--- Provided records ---

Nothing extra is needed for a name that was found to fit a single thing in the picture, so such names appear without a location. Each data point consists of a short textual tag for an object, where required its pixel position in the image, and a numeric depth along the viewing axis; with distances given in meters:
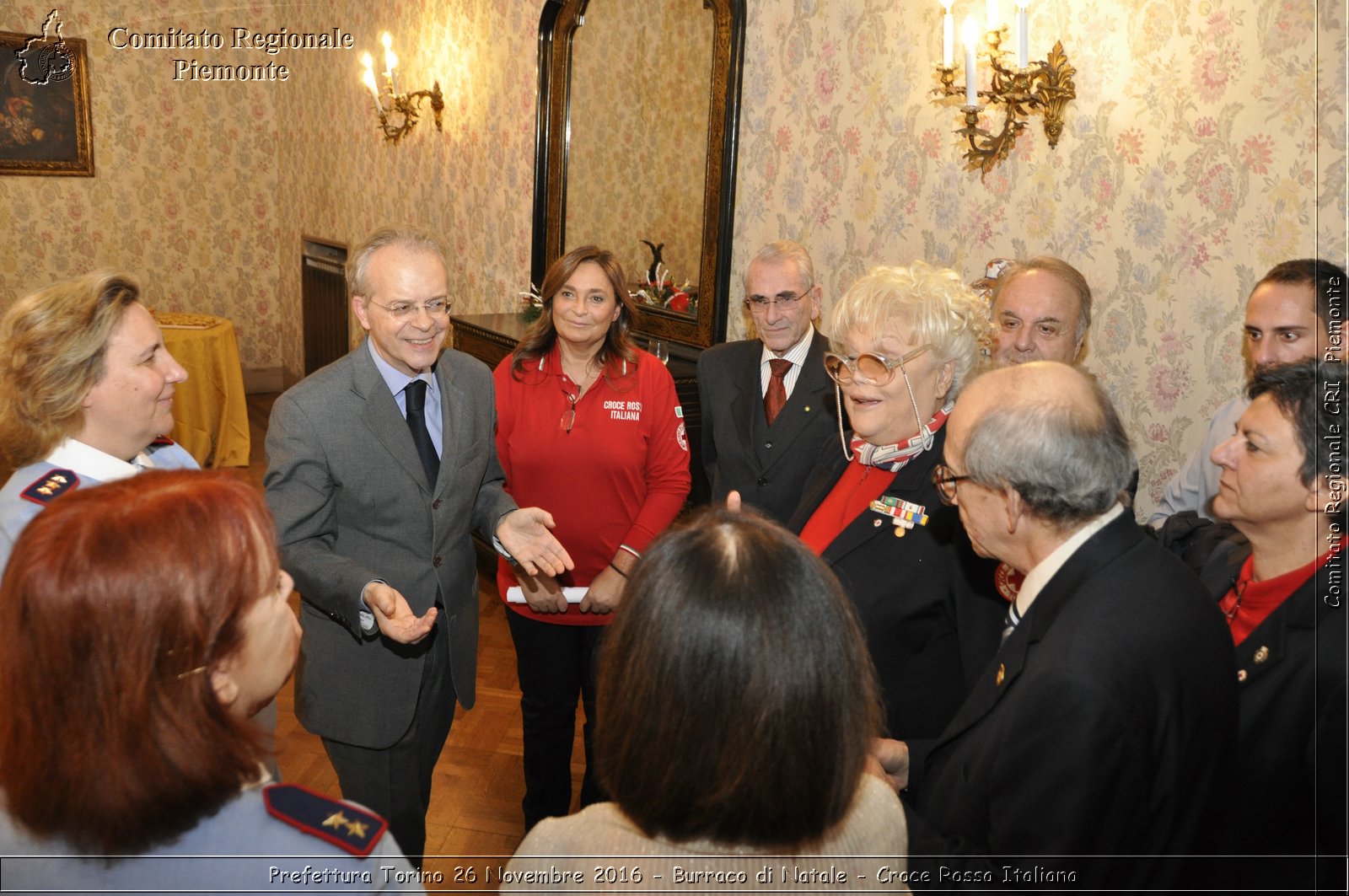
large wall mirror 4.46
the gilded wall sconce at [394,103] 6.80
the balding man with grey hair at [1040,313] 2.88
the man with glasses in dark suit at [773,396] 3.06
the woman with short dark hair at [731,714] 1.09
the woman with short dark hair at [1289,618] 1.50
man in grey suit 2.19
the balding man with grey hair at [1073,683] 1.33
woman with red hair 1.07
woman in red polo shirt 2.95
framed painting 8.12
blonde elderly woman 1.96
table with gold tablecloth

---

- [The problem]: Filtering the entries above by the word "hair", copy each line that matches.

- [Exercise output]:
the balding man with grey hair at [1040,313] 2.88
the woman with short dark hair at [731,714] 1.09
the woman with short dark hair at [1289,618] 1.50
the balding man with grey hair at [1073,683] 1.33
woman with red hair 1.07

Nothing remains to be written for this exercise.